* _取り組む課題_
**a)** 下のエントリの各行を調べ、「attività」という文字列を含む行がいくつあるかを数えなさい。答えは数だけを書くこと。
**b)** 下に示すイルカ追い込み漁についての文章を、最後の文に続けて書き継ぎなさい。

前回、世界動物園水族館協会(WAZA)が、
和歌山県太地町のイルカ追い込み漁で捕獲したイルカを購入し、
ショーなどに使っているという理由で、
日本動物園水族館協会(JAZA)の会員資格を
停止したという話を書いた。

結局、日本動物園水族館協会(JAZA)は、
世界動物園水族館協会(WAZA)のいうことを聞き入れ、
以降はイルカ追い込み漁で捕獲したイルカを使わないことを条件に
会員資格の停止を撤回してもらったのだが、
結局、太地町で行なわれているイルカ追い込み漁の
どこが残酷だったのかという点については、
はっきりと示されることはなかった。
日本側としては、かなり不満の残る結果になったため、
これ以降も色々と軋轢が生じそうである。

それはともかくとして、
前回は、この「イルカ問題」についての意見を中心に書いたため、
「イルカ」そのものについては、あまり書くことが出来なかった。
今回は、その辺りを書いていきたい。

さて、今回問題になった和歌山県太地町だが、
場所的には紀伊半島南端から、やや東側に存在している町だ。
今回は、イルカの追い込み漁でその名を聞くことになったが、
本来はクジラの町として、その名を知られている。
自分も子供のころに家族旅行で一度行ったきりなのだが、
山と海に挟まれた、小さな町だったという記憶しかない。
「クジラ」という特徴がなければ、
本当に日本中どこにでもある、平凡な漁港にしか見えない。
件の「イルカ追い込み漁」は、
現在、日本においてはこの太地町でのみ行なわれている。
2013年の記録によれば、
この年、日本が獲ったイルカの総数は2832頭で、
このうち1239頭が、太地町のイルカ追い込み漁で
捕獲されている。
漁獲総量の40%以上は、この太地町の追い込み漁にて
捕獲されている計算になる。
ちなみに残り60%ほどのイルカは、
「突きん棒漁」と呼ばれる方法で捕獲されている。
これは、泳いでいるイルカに銛を突き刺す方法で、
パッと聞いた感じでは、追い込み漁より
よほど残酷なように聞こえる。
「追い込み漁」の場合は、イルカを生きたまま捕獲して
そのまま水族館などに販売することも出来るが、
「突きん棒漁」の場合、イルカは必ず死んでしまうため、
こちらは100%食用等の利用に回される。
(ただ、「追い込み漁」にしても、
 一度捕獲されたイルカは、ひどく衰弱してしまっているので、
 その後、放流されても生きていけない、とする見方もある)

イルカは、クジラ類ハクジラ亜目に属する種のうち、
比較的小型の種のものの呼称である。

* _課題用エントリ_
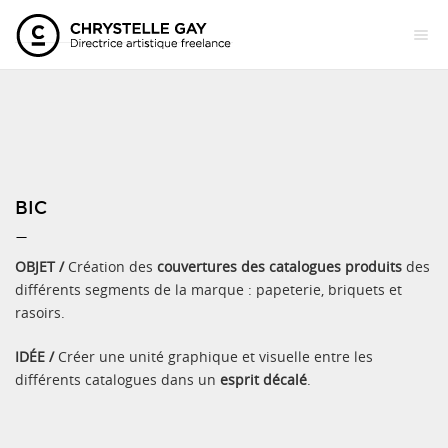
BIC
—
OBJET /
Création des
couvertures des catalogues produits
des
différents segments de la marque : papeterie, briquets et
rasoirs.
IDÉE /
Créer une unité graphique et visuelle entre les
différents catalogues dans un
esprit décalé
.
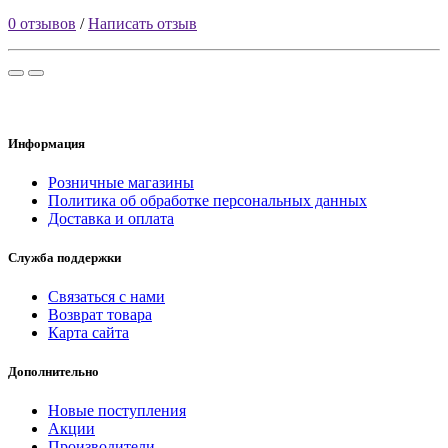
0 отзывов
/
Написать отзыв
Информация
Розничные магазины
Политика об обработке персональных данных
Доставка и оплата
Служба поддержки
Связаться с нами
Возврат товара
Карта сайта
Дополнительно
Новые поступления
Акции
Производители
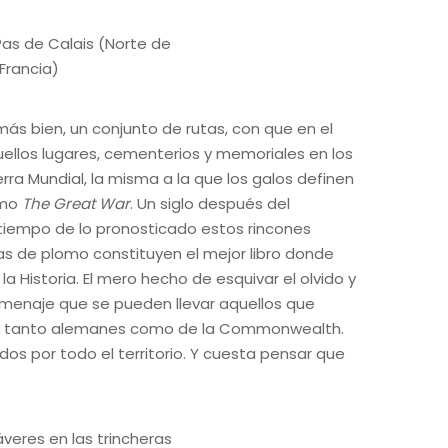
más bien, un conjunto de rutas, con que en el
ellos lugares, cementerios y memoriales en los
rra Mundial, la misma a la que los galos definen
omo
The Great War
. Un siglo después del
tiempo de lo pronosticado estos rincones
as de plomo constituyen el mejor libro donde
a Historia. El mero hecho de esquivar el olvido y
omenaje que se pueden llevar aquellos que
es tanto alemanes como de la Commonwealth.
dos por todo el territorio. Y cuesta pensar que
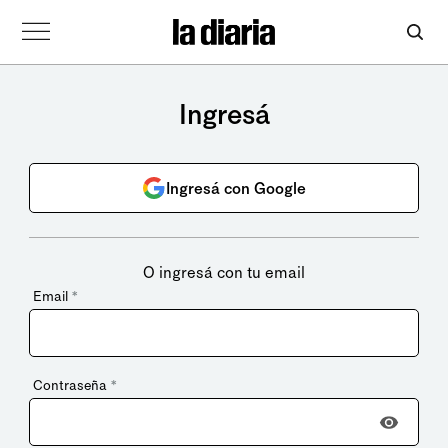
Ingresá
Ingresá con Google
O ingresá con tu email
Email
*
Contraseña
*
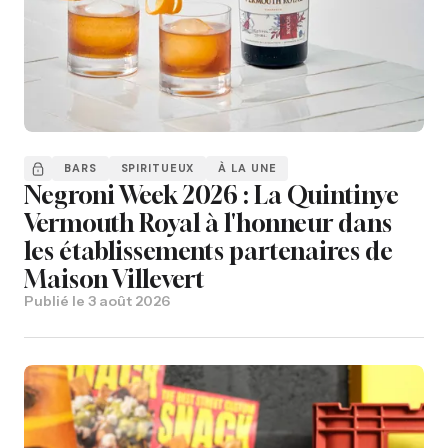
BARS
SPIRITUEUX
À LA UNE
Negroni Week 2026 : La Quintinye
Vermouth Royal à l'honneur dans
les établissements partenaires de
Maison Villevert
Publié le
3 août 2026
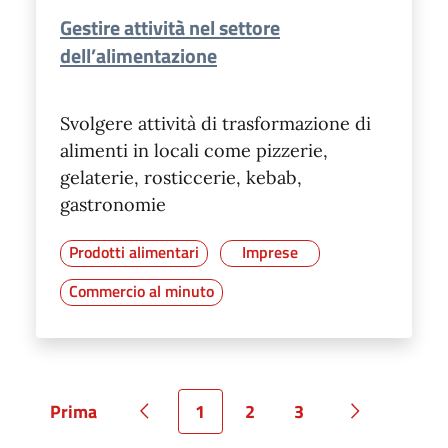
Gestire attività nel settore
dell’alimentazione
Svolgere attività di trasformazione di
alimenti in locali come pizzerie,
gelaterie, rosticcerie, kebab,
gastronomie
Prodotti alimentari
Imprese
Commercio al minuto
Prima
1
2
3
Pagina
Pagina precedente
Pagina
Pagina
Pagina
Pagina succ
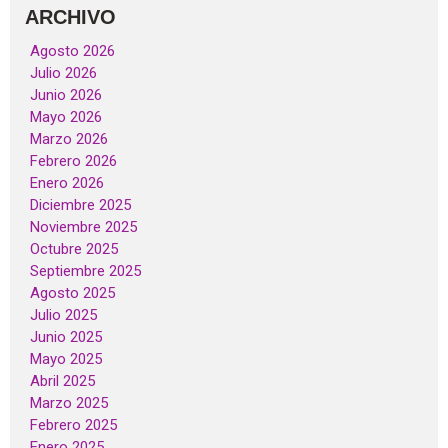
ARCHIVO
Agosto 2026
Julio 2026
Junio 2026
Mayo 2026
Marzo 2026
Febrero 2026
Enero 2026
Diciembre 2025
Noviembre 2025
Octubre 2025
Septiembre 2025
Agosto 2025
Julio 2025
Junio 2025
Mayo 2025
Abril 2025
Marzo 2025
Febrero 2025
Enero 2025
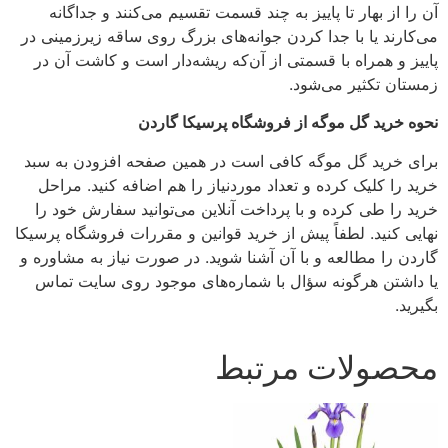
آن را از بهار تا پاییز به چند قسمت تقسیم می‌کنند و جداگانه
می‌کارند یا با جدا کردن جوانه‌های بزرگ روی ساقه زیرزمینی در
پاییز و همراه با قسمتی از آن‌که ریشه‌دار است و کاشت آن در
زمستان تکثیر می‌شود.
نحوه خرید گل موگه از فروشگاه پرسیکا گاردن
برای خرید گل موگه کافی است در همین صفحه افزودن به سبد
خرید را کلیک کرده و تعداد موردنیاز را هم اضافه کنید. مراحل
خرید را طی کرده و با پرداخت آنلاین می‌توانید سفارش خود را
نهایی کنید. لطفاً پیش از خرید قوانین و مقررات فروشگاه پرسیکا
گاردن را مطالعه و با آن آشنا شوید. در صورت نیاز به مشاوره و
یا داشتن هرگونه سؤال با شماره‌های موجود روی سایت تماس
بگیرید.
محصولات مرتبط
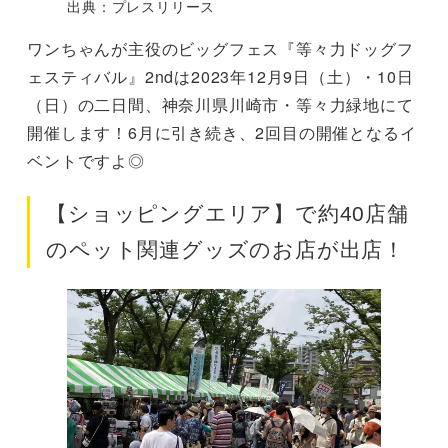
出典：プレスリリース
ワンちゃんが主役のビッグフェス『等々力ドッグフ
ェスティバル』2ndは2023年12月9日（土）・10日
（日）の二日間、神奈川県川崎市・等々力緑地にて
開催します！6月に引き続き、2回目の開催となるイ
ベントですよ◎
【ショッピングエリア】で約40店舗
のペット関連グッズのお店が出店！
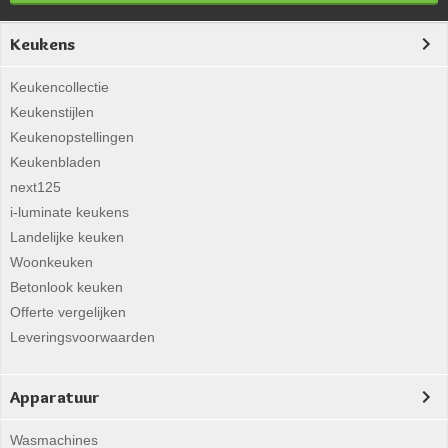
Keukens
Keukencollectie
Keukenstijlen
Keukenopstellingen
Keukenbladen
next125
i-luminate keukens
Landelijke keuken
Woonkeuken
Betonlook keuken
Offerte vergelijken
Leveringsvoorwaarden
Apparatuur
Wasmachines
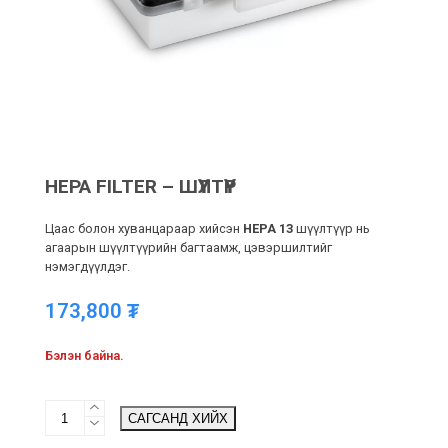
HEPA FILTER – ШҮҮЛТҮҮР
Цаас болон хуванцараар хийсэн
HEPA 13
шүүлтүүр нь
агаарын шүүлтүүрийн багтаамж, цэвэршилтийг
нэмэгдүүлдэг.
173,800
₮
Бэлэн байна.
HEPA
САГСАНД ХИЙХ
filter
-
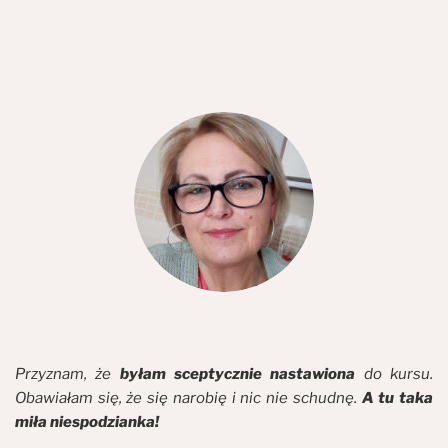
Przyznam, że
byłam sceptycznie nastawiona
do kursu.
Obawiałam się, że się narobię i nic nie schudnę.
A tu taka
miła niespodzianka!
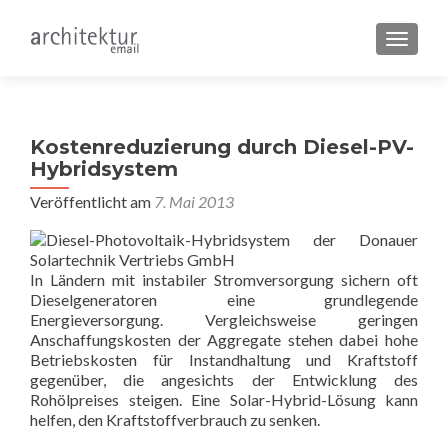
SCHALT
Kostenreduzierung durch Diesel-PV-
Hybridsystem
Veröffentlicht am
7. Mai 2013
In Ländern mit instabiler Stromversorgung sichern oft
Dieselgeneratoren eine grundlegende
Energieversorgung. Vergleichsweise geringen
Anschaffungskosten der Aggregate stehen dabei hohe
Betriebskosten für Instandhaltung und Kraftstoff
gegenüber, die angesichts der Entwicklung des
Rohölpreises steigen. Eine Solar-Hybrid-Lösung kann
helfen, den Kraftstoffverbrauch zu senken.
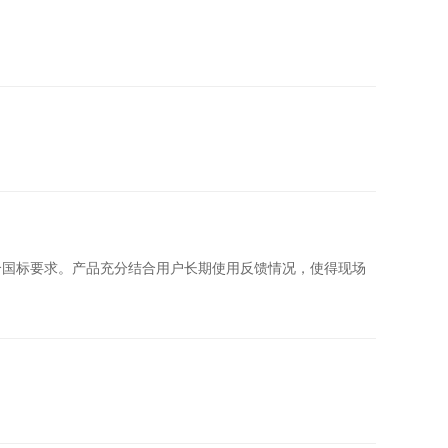
合国标要求。产品充分结合用户长期使用反馈情况，使得现场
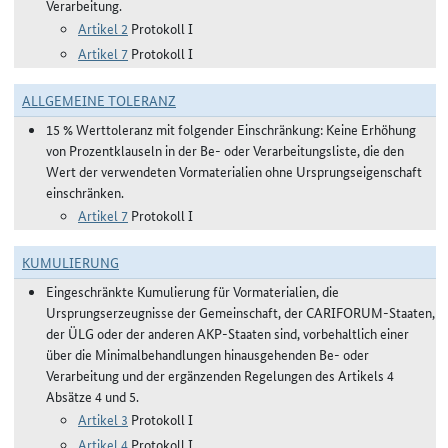
Verarbeitung.
Artikel 2
Protokoll I
Artikel 7
Protokoll I
ALLGEMEINE TOLERANZ
15 % Werttoleranz mit folgender Einschränkung: Keine Erhöhung
von Prozentklauseln in der Be- oder Verarbeitungsliste, die den
Wert der verwendeten Vormaterialien ohne Ursprungseigenschaft
einschränken.
Artikel 7
Protokoll I
KUMULIERUNG
Eingeschränkte Kumulierung für Vormaterialien, die
Ursprungserzeugnisse der Gemeinschaft, der CARIFORUM-Staaten,
der ÜLG oder der anderen AKP-Staaten sind, vorbehaltlich einer
über die Minimalbehandlungen hinausgehenden Be- oder
Verarbeitung und der ergänzenden Regelungen des Artikels 4
Absätze 4 und 5.
Artikel 3
Protokoll I
Artikel 4
Protokoll I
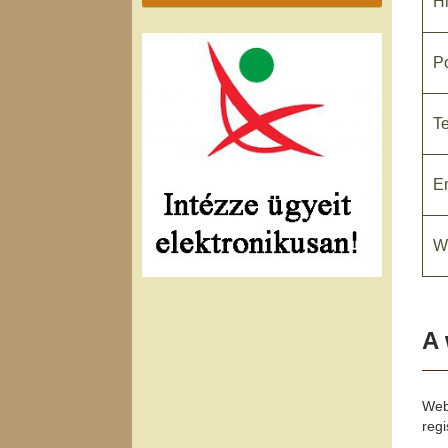
Hi
Po
T
Em
W
A 
Web
reg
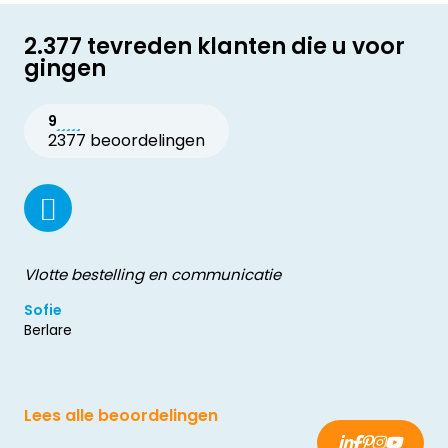
2.377 tevreden klanten die u voor
gingen
9
2377 beoordelingen
Vlotte bestelling en communicatie
Sofie
Berlare
Lees alle beoordelingen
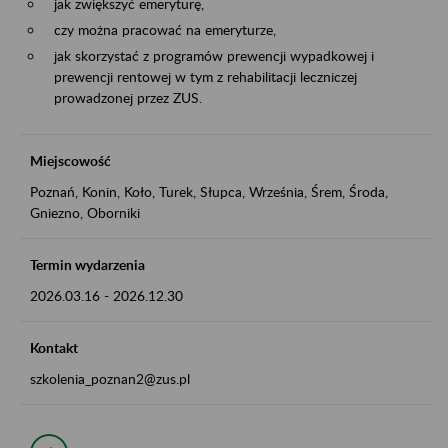
jak zwiększyć emeryturę,
czy można pracować na emeryturze,
jak skorzystać z programów prewencji wypadkowej i
prewencji rentowej w tym z rehabilitacji leczniczej
prowadzonej przez ZUS.
Miejscowość
Poznań, Konin, Koło, Turek, Słupca, Września, Śrem, Środa,
Gniezno, Oborniki
Termin wydarzenia
2026.03.16
-
2026.12.30
Kontakt
szkolenia_poznan2@zus.pl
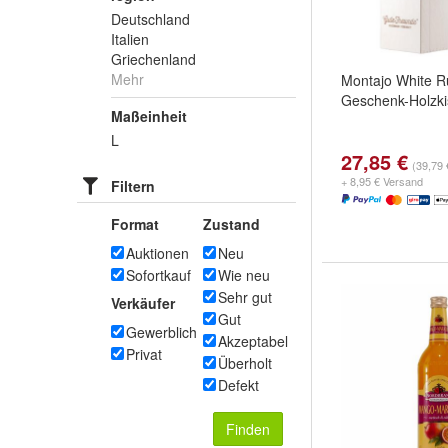
Deutschland
Italien
Griechenland
Mehr
Montajo White R
Geschenk-Holzki
Maßeinheit
L
27,85 €
(39,79 €
+ 8,95 € Versand
Filtern
Format
Zustand
Auktionen
Neu
Sofortkauf
Wie neu
Sehr gut
Verkäufer
Gut
Gewerblich
Akzeptabel
Privat
Überholt
Defekt
Finden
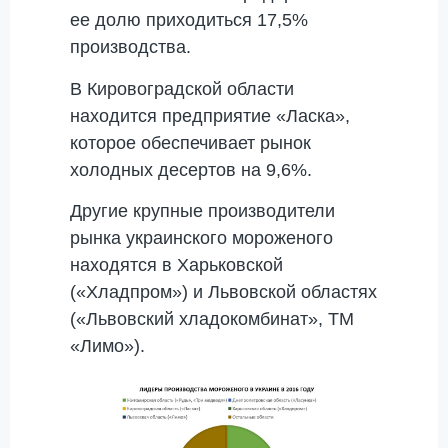
ее долю приходиться 17,5%
производства.
В Кировоградской области
находится предприятие «Ласка»,
которое обеспечивает рынок
холодных десертов на 9,6%.
Другие крупные производители
рынка украинского мороженого
находятся в Харьковской
(«Хладпром») и Львовской областях
(«Львовский хладокомбинат», ТМ
«Лимо»).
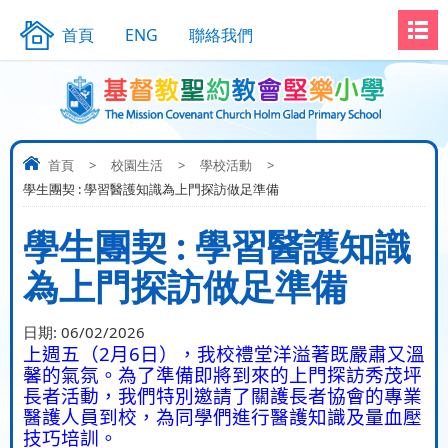
首頁
ENG
聯絡我們
首頁
>
校園生活
>
學校活動
>
學生團契 : 學習醫護知識為上門探訪做足準備
學生團契 : 學習醫護知識
為上門探訪做足準備
日期:
06/02/2026
2
6
上週五（
月
日），我校禮堂洋溢著既嚴肅又溫
馨的氣氛。為了準備即將到來的上門探訪秀茂坪
長者活動，我們特別邀請了關護長者協會的專業
醫護人員到校，為同學們進行醫護知識及量血壓
技巧培訓。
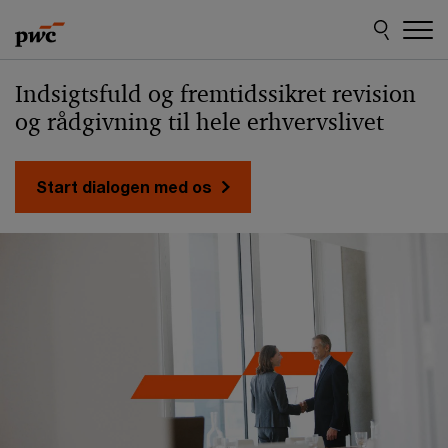
Skip
Skip
to
to
content
footer
Indsigtsfuld og fremtidssikret revision
og rådgivning til hele erhvervslivet
Start dialogen med os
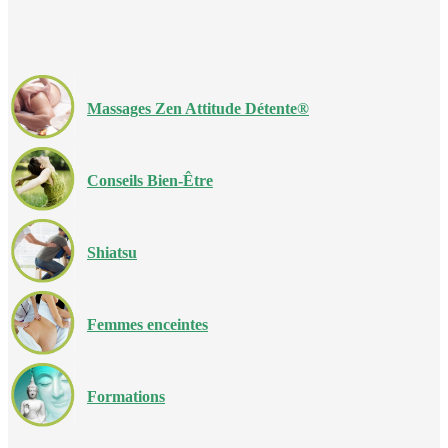
Massages Zen Attitude Détente®
Conseils Bien-Être
Shiatsu
Femmes enceintes
Formations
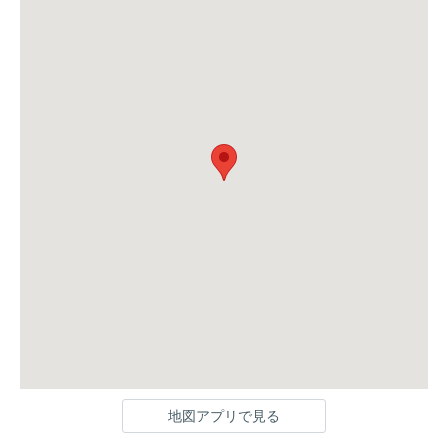
地図アプリで見る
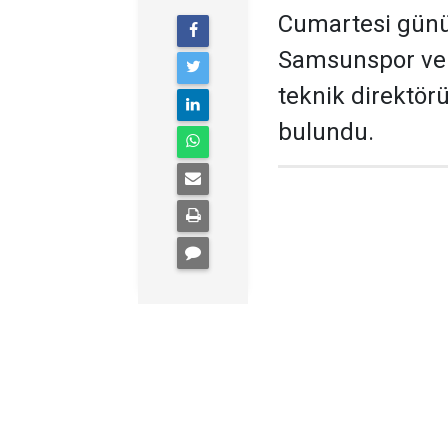
Cumartesi günü 
Samsunspor ve 
teknik direktör
bulundu.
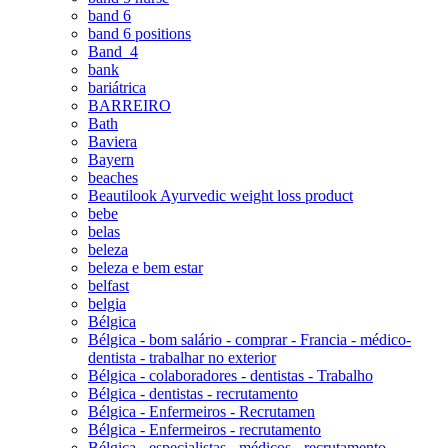
band 6
band 6 positions
Band_4
bank
bariátrica
BARREIRO
Bath
Baviera
Bayern
beaches
Beautilook Ayurvedic weight loss product
bebe
belas
beleza
beleza e bem estar
belfast
belgia
Bélgica
Bélgica - bom salário - comprar - Francia - médico-
dentista - trabalhar no exterior
Bélgica - colaboradores - dentistas - Trabalho
Bélgica - dentistas - recrutamento
Bélgica - Enfermeiros - Recrutamen
Bélgica - Enfermeiros - recrutamento
Bélgica - especialistas - médicos - recrutamento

* _課題ごとの解答_
**a)** 2

**b)**
日本では全長4mを境に、
これより大きければクジラ、小さければイルカという分類になる。
(もちろん、若干の例外はあるが……)
ほとんどの種は海に生息しているが、
一部、カワイルカ類は淡水の河川などに生息している。
一見、魚のような形をしているが、れっきとしたほ乳類であり、
えら呼吸ではなく、肺呼吸にて呼吸している。
魚類との大きな違いは、その尾びれのつき方で、
魚類の多くは垂直方向の平べったい尾びれを、左右に動かすが、
イルカたちは水平方向の平べったい尾びれを、上下に動かす。
もちろん魚類でないため、その表皮に鱗はなく、
肌はツルツルである。
体重の割合からいうと、脳の占める割合が非常に大きく、
全ての動物の中でも、人間に次ぐ大きさである。
そのためか、古くからイルカは
高い知性を持っているとされて来た。
高い周波数を持つパルス音を発し、
離れた場所にいる仲間ともコミュニケーションをとるが、
人間のような「いじめ行為」を行なうこともある。
ただ、実際に彼らの知能がどの程度なのかは、
未だに解明されていないことが多く、まだまだ研究を要する。

日本では、8000年前の縄文時代の貝塚から、
イルカの骨と、それに刺さった
黒曜石の石器が出土していることから
そのころから、食用にして来たものと考えられている。
骨に石器が刺さっていた所から考えるに、
現在でいう所の「突きん棒漁」に近い漁法だったのかもしれない。
捕えたイルカに関しては、
食用の他、肥料などにされることもあった。
現在でも、イルカ漁をしている地域では、
イルカの肉がスーパーなどで販売されていることがある。
本来、イルカは魚ではないので、
「鮮魚コーナー」にイルカ肉が並んでいるのはおかしいのだが、
クジラ肉と同様に「鮮魚コーナー」に並べられている。
かつてはイルカも「魚」と考えられていた時代の名残か、
あるいは、他の鮮魚と同じく、
魚市場へと水揚げされるからかはわからないが、
かつてはクジラ肉と称したイルカ肉が
販売されていたこともあった。

イルカ肉の評判について、ネットの意見を調べてみると、
「美味しい」という意見と、「マズい」という意見が、
両方存在しており、
どちらかといえば「マズい」という意見の方が多い。
「美味しい」としている意見を発している人は、
もともとイルカを日常的に食べている地域の意見に多く、
そこから考えてみると、肉に独特のクセがあり、
調理方法にコツがいるのではないかと、思われる。
「イルカ肉」について、画像検索をかけてみると、
ほとんどのイルカ肉が、ドスの利いた赤黒い肉である。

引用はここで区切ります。